:: Estratto del documento ::
Esempi concreti nel mondo e in Italia

Il caso delle emissioni della Volkswaghen, anche noto con il nome di “scandalo Dieselgate” oltre ad aver suscitato una fortissima risonanza mediatica, ci consente di comprendere le dinamiche che si celano dietro al fenomeno del Greenwashing.

La multinazionale, leader del mercato automobilistico mondiale, era rinomata per la fama di cui godeva dal punto di vista ambientale, adottando diverse strategie per migliorare il benessere dei lavoratori e ridurre le emissioni.

Tuttavia nel 2015 la loro reputazione verrà completamente rovesciata, alla luce della scoperta da parte l'Agenzia statunitense per la protezione dell'ambiente: Erano state appositamente manomesse dalla compagnia automobilistica ,tramite un software ,le centraline di 11 milioni di automobili in tutto il mondo, di cui solo 500 mila negli USA, con lo scopo di migliorare le prestazioni dei veicoli a discapito però dei vincoli ambientali presenti nella legislazione Statunitense.

:: Attività da svolgere ::
A - Nel testo sullo scandalo Dieselgate, in quale anno viene rovesciata la reputazione della multinazionale automobilistica?
B - Indica se queste affermazioni concordano con il testo sullo scandalo Dieselgate. Per ciascuna rispondi sì o no e cita le parole del testo che lo stabiliscono. (i) Le centraline manomesse appartenevano a 11 milioni di automobili in tutto il mondo. (ii) La manomissione fu scoperta da un'agenzia europea. (iii) Prima dello scandalo la multinazionale aveva una cattiva fama dal punto di vista ambientale.
C - Prosegui il testo sullo scandalo Dieselgate partendo dopo la sua ultima frase.

:: Dati forniti ::
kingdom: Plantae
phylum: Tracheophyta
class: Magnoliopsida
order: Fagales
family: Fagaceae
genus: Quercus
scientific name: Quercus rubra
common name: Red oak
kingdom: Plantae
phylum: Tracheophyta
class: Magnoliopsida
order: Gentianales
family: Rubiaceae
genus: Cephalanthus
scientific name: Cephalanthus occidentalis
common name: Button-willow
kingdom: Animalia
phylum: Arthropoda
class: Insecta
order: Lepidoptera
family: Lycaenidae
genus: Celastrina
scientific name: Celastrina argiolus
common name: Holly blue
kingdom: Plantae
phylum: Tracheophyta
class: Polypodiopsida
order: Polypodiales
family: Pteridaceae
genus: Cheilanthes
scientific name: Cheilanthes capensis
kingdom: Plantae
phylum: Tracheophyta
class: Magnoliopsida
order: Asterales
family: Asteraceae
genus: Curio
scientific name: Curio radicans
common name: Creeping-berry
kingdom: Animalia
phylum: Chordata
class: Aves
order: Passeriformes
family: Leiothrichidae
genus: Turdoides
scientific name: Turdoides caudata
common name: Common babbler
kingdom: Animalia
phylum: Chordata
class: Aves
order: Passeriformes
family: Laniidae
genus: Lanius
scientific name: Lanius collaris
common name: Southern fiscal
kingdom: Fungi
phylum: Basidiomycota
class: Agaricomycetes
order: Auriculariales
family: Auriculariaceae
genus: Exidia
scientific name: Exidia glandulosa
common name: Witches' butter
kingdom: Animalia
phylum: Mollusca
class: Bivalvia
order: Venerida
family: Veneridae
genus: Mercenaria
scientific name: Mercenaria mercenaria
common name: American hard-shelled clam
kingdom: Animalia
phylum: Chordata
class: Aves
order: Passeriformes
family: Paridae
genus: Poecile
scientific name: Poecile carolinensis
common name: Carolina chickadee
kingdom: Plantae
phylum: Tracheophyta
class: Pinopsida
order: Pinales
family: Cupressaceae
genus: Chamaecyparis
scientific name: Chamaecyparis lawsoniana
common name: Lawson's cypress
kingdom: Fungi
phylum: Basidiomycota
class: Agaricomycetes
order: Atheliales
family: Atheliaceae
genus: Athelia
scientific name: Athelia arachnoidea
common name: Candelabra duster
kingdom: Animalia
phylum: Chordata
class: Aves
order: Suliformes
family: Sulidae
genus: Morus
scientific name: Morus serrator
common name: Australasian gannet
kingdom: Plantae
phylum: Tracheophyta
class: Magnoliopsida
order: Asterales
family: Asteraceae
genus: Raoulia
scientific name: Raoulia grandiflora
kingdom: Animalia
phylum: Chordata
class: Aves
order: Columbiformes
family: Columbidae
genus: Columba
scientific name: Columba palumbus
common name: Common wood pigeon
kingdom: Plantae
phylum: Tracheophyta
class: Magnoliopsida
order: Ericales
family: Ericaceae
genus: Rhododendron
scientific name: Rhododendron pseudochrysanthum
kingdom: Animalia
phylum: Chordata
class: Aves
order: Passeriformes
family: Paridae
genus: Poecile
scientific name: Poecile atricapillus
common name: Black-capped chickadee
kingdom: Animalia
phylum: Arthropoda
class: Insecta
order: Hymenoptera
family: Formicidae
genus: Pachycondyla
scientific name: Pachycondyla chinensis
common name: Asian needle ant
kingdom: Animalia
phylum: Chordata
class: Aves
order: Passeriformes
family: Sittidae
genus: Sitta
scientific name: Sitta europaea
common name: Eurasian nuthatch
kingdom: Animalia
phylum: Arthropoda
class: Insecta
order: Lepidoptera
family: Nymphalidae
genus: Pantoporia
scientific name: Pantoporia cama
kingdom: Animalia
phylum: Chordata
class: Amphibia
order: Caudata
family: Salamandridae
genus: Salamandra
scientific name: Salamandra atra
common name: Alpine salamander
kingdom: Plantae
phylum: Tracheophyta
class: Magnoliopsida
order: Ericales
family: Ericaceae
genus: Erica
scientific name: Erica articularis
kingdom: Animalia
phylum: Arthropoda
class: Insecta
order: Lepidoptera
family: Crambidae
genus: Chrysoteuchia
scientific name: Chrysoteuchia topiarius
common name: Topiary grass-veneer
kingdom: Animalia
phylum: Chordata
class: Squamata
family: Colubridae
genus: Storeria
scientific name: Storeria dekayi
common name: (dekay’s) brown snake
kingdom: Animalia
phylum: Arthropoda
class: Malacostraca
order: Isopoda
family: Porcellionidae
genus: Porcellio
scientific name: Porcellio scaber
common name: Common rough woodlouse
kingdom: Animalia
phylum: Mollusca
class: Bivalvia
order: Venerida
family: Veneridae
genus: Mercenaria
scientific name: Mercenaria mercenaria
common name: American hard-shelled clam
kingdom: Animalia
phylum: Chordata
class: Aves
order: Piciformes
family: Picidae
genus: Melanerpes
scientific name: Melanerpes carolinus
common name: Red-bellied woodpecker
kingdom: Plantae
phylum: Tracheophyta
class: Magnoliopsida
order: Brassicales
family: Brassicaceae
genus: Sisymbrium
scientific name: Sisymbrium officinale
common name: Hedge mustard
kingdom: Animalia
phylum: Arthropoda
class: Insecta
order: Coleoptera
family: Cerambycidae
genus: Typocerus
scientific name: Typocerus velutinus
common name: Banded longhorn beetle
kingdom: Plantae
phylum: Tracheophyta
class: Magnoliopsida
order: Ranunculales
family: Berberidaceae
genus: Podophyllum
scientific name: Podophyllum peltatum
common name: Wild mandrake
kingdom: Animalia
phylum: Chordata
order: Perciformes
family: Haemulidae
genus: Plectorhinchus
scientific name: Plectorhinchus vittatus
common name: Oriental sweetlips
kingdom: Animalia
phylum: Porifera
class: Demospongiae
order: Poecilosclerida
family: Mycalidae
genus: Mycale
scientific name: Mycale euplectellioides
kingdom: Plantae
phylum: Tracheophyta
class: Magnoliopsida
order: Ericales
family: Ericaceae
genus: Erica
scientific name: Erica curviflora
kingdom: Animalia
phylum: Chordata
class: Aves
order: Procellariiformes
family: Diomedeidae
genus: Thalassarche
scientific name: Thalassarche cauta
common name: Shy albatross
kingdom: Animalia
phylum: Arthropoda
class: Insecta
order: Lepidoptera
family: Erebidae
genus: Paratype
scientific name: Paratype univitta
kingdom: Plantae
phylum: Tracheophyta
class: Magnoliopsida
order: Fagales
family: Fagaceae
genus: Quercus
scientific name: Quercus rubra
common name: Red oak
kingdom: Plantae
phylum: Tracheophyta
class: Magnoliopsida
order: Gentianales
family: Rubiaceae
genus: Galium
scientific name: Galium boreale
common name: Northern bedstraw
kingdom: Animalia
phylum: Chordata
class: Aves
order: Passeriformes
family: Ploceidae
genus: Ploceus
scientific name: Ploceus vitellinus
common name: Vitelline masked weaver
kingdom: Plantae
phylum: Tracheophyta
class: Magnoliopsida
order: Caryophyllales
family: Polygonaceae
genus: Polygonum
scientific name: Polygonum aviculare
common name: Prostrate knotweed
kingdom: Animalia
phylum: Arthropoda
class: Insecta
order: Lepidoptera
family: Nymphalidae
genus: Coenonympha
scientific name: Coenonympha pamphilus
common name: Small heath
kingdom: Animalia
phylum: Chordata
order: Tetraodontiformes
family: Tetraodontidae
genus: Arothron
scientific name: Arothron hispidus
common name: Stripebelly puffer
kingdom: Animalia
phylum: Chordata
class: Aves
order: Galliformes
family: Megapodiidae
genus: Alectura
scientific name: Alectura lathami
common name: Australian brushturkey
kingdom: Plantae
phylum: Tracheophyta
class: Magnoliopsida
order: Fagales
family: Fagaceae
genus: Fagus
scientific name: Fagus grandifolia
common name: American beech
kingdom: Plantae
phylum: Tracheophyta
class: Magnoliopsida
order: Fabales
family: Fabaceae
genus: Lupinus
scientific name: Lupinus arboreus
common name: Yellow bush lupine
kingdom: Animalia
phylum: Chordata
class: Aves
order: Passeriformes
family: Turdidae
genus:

:: Risultati dell'esercizio ::
A - Nel 2015.

B - (i) Sì: «le centraline di 11 milioni di automobili in tutto il mondo». (ii) No: «l'Agenzia statunitense per la protezione dell'ambiente». (iii) No: «era rinomata per la fama di cui godeva dal punto di vista ambientale».

C -
La Volkswaghen ha così manifestato le sue fragilità e “scoperchiato il suo vaso di Pandora”: si palesava come un’impresa attenta e consapevole, ma questo scandalo ci ha reso sempre più chiara l’importanza della comunicazione e del profitto sopra ogni scrupolo da parte delle aziende.

Adesso diventa più chiaro il concetto di “Greenwashing” : affermare di "possedere più di quanto si abbia", in termini non di qualità del prodotto ,ma di qualità ambientale e sociale.

In sostanza la Volkswaghen ha deluso per due motivi: La mancanza del rispetto delle normative in vigore, ma ha anche disilluso tutta l’immaginario dell’impresa all’interno della società, vista inizialmente come garante della tutela e dell’innovazione.

Vediamo ora un esempio di Greenwashing nostrano, piuttosto recente.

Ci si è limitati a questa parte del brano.